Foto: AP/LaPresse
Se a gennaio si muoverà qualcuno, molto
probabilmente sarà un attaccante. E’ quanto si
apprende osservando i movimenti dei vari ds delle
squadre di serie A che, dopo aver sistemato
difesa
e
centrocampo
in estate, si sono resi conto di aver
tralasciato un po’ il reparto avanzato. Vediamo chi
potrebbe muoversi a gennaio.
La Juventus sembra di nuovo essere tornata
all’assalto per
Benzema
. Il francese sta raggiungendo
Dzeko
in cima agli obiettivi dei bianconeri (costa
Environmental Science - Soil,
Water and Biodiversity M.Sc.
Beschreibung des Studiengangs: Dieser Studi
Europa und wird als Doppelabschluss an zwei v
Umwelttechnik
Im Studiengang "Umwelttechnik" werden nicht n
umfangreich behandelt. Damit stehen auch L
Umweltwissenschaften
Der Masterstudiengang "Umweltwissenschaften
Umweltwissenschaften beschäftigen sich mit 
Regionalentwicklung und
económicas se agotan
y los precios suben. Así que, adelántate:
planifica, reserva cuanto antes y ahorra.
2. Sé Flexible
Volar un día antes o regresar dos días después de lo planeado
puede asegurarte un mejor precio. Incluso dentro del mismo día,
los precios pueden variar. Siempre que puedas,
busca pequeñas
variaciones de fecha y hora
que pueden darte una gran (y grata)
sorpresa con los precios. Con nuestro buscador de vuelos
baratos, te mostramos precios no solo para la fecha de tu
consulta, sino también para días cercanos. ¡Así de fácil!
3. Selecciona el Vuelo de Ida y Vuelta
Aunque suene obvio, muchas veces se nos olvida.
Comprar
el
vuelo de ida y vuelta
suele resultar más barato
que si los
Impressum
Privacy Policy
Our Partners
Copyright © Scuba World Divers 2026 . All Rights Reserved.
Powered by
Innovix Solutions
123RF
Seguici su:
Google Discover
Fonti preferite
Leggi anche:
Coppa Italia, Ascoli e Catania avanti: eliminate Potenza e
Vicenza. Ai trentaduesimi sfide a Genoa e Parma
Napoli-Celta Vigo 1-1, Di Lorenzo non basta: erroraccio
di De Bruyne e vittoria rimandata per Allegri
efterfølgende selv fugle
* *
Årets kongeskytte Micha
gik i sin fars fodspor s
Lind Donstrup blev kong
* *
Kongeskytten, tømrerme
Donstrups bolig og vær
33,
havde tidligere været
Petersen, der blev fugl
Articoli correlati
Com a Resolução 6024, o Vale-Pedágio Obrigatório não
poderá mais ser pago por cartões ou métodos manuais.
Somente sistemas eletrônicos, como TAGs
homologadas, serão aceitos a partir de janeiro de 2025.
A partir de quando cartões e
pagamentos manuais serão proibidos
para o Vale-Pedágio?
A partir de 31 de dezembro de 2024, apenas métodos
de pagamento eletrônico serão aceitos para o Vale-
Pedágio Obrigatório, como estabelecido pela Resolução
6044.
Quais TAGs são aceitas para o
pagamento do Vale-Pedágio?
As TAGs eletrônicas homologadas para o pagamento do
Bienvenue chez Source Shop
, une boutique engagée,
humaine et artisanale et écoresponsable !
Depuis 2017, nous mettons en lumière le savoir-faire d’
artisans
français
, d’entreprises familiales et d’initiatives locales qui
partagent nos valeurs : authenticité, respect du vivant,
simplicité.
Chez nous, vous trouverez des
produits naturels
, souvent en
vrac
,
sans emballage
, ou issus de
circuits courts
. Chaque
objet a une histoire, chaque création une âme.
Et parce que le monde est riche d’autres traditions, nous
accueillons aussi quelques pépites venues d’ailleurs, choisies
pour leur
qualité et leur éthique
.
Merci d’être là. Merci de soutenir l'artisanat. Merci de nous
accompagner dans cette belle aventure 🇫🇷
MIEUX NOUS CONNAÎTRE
******************************
Instruction >> Please write out, unchanged, the stretch from the start of the items through the line that contains "Beschreibung des Studiengangs: Dieser Studi".

Response area >>
Foto: AP/LaPresse
Se a gennaio si muoverà qualcuno, molto
probabilmente sarà un attaccante. E’ quanto si
apprende osservando i movimenti dei vari ds delle
squadre di serie A che, dopo aver sistemato
difesa
e
centrocampo
in estate, si sono resi conto di aver
tralasciato un po’ il reparto avanzato. Vediamo chi
potrebbe muoversi a gennaio.
La Juventus sembra di nuovo essere tornata
all’assalto per
Benzema
. Il francese sta raggiungendo
Dzeko
in cima agli obiettivi dei bianconeri (costa
Environmental Science - Soil,
Water and Biodiversity M.Sc.
Beschreibung des Studiengangs: Dieser Studi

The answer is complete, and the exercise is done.